SEITENAUSZUG:
::::
# Unterbrechungsfreie Stromversorgung kaputt



## Johannes Postler (6. August 2003)

Hi Leute!

Vor kurzem ist unser Server ausgefallen. Er hatte einfach keinen Strom mehr. Erst dachte ich, das Netzteil sei kaputt, habe aber dann bemerkt, dass die USV kaputt war. Die Sicherung ist nicht kaputt. Ich habe auch das ganze Handbuch durchgeackert. Dort sind viele Fehlerszenarien beschrieben, aber dieses nicht. Das Gerät ist von Merlin Gerin und heißt ESV + 8 .Wenn ich es ans 230 V - Netz anstecke fängt es an zu piepsen (ca. alle 5 sek.). Nach etwas 2 Stunden piepst es dann ununterbrochen. 
Hat jemand von euch Erfahrung mit solchen Geräten? 

Danke im voraus

tirolausserfern


----------



## Sinac (6. August 2003)

Das werden höchstwahrscheinlich die Akkus sein, kannste
aufmachen und austauschen.
Also ich hab noc nie erlebt das da was anderes defekt is als die Akkus...

Greetz...
Sinac


----------



## dPo2000 (8. August 2003)

> _Original geschrieben von tirolausserfern _
> *Wenn ich es ans 230 V - Netz anstecke fängt es an zu piepsen (ca. alle 5 sek.). Nach etwas 2 Stunden piepst es dann ununterbrochen.
> *



Also das ist doch sicher ein Szenario was in der Anleitung beschrieben ist, oder? Wenn nicht, wechsle deinen USV Anbieter ;]


----------



## Johannes Postler (8. August 2003)

*Re: Re: Unterbrechungsfreie Stromversorgung kaputt*



> _Original geschrieben von dPo2000 _
> *Also das ist doch sicher ein Szenario was in der Anleitung beschrieben ist, oder? Wenn nicht, wechsle deinen USV Anbieter ;] *



nein, eben nicht...


----------
::::
Gespeicherte Dateneinträge:
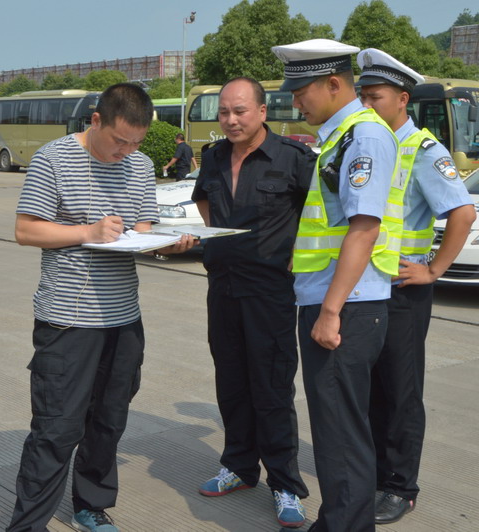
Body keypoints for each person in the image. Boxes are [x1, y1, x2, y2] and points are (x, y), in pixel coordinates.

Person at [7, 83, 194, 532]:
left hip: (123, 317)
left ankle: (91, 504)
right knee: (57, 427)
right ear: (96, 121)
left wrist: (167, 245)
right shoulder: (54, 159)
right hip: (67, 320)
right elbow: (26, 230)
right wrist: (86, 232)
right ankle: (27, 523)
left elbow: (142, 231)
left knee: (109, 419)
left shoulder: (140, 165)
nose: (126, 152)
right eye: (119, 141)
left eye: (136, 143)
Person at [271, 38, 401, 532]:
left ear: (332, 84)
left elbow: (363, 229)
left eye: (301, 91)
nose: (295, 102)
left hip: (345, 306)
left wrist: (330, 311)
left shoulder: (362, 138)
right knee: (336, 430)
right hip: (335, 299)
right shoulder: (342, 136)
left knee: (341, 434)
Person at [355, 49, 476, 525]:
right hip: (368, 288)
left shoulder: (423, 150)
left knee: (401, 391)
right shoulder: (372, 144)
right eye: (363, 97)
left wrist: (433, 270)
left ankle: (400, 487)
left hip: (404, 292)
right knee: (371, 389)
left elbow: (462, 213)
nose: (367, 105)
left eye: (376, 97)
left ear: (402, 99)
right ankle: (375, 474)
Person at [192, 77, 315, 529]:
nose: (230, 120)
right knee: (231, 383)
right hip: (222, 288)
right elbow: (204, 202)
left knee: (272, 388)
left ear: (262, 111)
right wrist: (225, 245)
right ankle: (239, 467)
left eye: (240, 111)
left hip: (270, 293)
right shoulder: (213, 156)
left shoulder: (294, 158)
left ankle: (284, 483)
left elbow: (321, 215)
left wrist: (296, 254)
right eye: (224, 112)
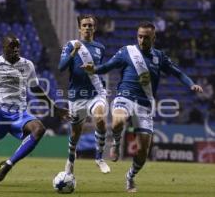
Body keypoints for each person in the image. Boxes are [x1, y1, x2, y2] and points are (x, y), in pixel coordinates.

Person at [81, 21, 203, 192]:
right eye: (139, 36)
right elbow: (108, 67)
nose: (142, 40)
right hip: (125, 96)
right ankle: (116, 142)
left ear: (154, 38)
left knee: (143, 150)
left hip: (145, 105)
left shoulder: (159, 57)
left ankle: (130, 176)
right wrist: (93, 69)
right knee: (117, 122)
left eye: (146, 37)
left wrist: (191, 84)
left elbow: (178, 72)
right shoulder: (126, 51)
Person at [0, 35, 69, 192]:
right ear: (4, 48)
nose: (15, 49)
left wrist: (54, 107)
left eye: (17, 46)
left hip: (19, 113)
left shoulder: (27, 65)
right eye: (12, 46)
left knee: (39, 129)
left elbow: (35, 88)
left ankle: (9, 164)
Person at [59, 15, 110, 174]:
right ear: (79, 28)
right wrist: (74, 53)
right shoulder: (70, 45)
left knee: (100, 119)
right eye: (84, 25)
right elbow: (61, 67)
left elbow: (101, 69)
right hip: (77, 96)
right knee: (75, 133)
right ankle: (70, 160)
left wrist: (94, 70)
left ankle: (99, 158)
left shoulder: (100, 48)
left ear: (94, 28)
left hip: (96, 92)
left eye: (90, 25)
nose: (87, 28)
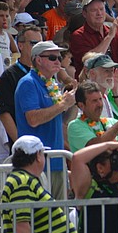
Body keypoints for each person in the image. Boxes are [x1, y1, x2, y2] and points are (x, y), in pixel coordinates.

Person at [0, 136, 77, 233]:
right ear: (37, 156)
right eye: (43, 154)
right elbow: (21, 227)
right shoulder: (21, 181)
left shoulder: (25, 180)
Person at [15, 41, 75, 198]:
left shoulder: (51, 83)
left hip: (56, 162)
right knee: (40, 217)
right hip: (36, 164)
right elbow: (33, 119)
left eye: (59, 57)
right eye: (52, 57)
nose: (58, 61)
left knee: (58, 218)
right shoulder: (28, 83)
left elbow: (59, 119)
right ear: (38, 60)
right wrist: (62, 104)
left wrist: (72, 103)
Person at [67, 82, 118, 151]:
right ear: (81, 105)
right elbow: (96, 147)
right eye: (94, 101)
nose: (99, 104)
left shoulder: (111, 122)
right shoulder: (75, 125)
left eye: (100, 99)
::::
ARBEITSAUFTRAG 1:
Prüfen Sie, ob die Aussagen (a) bis (c) mit dem Seitenauszug übereinstimmen: (a) Die Sicherung der USV war defekt. (b) Nach etwa zwei Stunden piepst das Gerät ununterbrochen. (c) Sinac vermutet die Akkus als Ursache. Antworten Sie jeweils mit Ja oder Nein und zitieren Sie die entscheidenden Worte wörtlich.
ARBEITSAUFTRAG 2:
Beantworten Sie anhand des Seitenauszugs folgende Fragen:
(a) Von welchem Hersteller stammt die USV?
(b) In welchem Abstand piepst das Gerät anfangs nach dem Anstecken ans 230-V-Netz?
(c) An welchem Datum erschien der Beitrag von dPo2000?
ARBEITSAUFTRAG 3:
Geben Sie den Abschnitt des Seitenauszugs wörtlich wieder, beginnend bei "## Johannes Postler (8." und endend bei "nein, eben nicht...".

ERGEBNIS 1:
(a) Nein: „Die Sicherung ist nicht kaputt.“
(b) Ja: „Nach etwas 2 Stunden piepst es dann ununterbrochen.“
(c) Ja: „Das werden höchstwahrscheinlich die Akkus sein“

ERGEBNIS 2:
(a) Merlin Gerin
(b) Ca. alle 5 Sekunden
(c) 8. August 2003

ERGEBNIS 3:
## Johannes Postler (8. August 2003)

*Re: Re: Unterbrechungsfreie Stromversorgung kaputt*



> _Original geschrieben von dPo2000 _
> *Also das ist doch sicher ein Szenario was in der Anleitung beschrieben ist, oder? Wenn nicht, wechsle deinen USV Anbieter ;] *



nein, eben nicht...